» What you are asked to do
Find "закуска и вечеря, минераленбасейн" and "Mua và lưu trữ Plutus (PLUTUS) an toàn" in the records below. Copy the lines holding them and every line between, exactly, and no others.

» Given records

★ ★ ★ ★ ★ ★ ★

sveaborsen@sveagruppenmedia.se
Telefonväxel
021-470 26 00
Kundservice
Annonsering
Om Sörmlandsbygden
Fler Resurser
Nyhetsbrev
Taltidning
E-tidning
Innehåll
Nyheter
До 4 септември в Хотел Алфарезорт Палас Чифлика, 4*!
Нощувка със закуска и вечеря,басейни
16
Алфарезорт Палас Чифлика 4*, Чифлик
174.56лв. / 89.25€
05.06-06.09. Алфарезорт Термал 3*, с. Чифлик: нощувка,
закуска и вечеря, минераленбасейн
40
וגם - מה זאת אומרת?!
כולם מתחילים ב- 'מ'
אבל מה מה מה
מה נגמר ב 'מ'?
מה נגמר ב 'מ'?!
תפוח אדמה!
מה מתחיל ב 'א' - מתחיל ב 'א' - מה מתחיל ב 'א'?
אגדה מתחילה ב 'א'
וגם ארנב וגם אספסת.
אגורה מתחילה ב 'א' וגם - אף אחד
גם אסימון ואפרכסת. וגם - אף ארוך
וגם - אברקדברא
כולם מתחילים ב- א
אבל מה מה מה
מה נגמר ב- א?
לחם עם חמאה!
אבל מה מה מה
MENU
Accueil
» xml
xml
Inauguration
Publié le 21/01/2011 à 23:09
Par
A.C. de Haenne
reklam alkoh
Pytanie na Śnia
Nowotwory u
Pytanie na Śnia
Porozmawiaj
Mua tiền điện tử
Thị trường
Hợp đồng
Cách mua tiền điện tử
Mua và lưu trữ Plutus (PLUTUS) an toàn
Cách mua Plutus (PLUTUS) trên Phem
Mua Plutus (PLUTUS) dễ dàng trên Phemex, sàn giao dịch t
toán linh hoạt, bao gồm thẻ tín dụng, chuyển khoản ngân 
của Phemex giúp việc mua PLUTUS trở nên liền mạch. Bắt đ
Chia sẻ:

★ ★ ★ ★ ★ ★ ★

» Output of the exercise
закуска и вечеря, минераленбасейн
40
וגם - מה זאת אומרת?!
כולם מתחילים ב- 'מ'
אבל מה מה מה
מה נגמר ב 'מ'?
מה נגמר ב 'מ'?!
תפוח אדמה!
מה מתחיל ב 'א' - מתחיל ב 'א' - מה מתחיל ב 'א'?
אגדה מתחילה ב 'א'
וגם ארנב וגם אספסת.
אגורה מתחילה ב 'א' וגם - אף אחד
גם אסימון ואפרכסת. וגם - אף ארוך
וגם - אברקדברא
כולם מתחילים ב- א
אבל מה מה מה
מה נגמר ב- א?
לחם עם חמאה!
אבל מה מה מה
MENU
Accueil
» xml
xml
Inauguration
Publié le 21/01/2011 à 23:09
Par
A.C. de Haenne
reklam alkoh
Pytanie na Śnia
Nowotwory u
Pytanie na Śnia
Porozmawiaj
Mua tiền điện tử
Thị trường
Hợp đồng
Cách mua tiền điện tử
Mua và lưu trữ Plutus (PLUTUS) an toàn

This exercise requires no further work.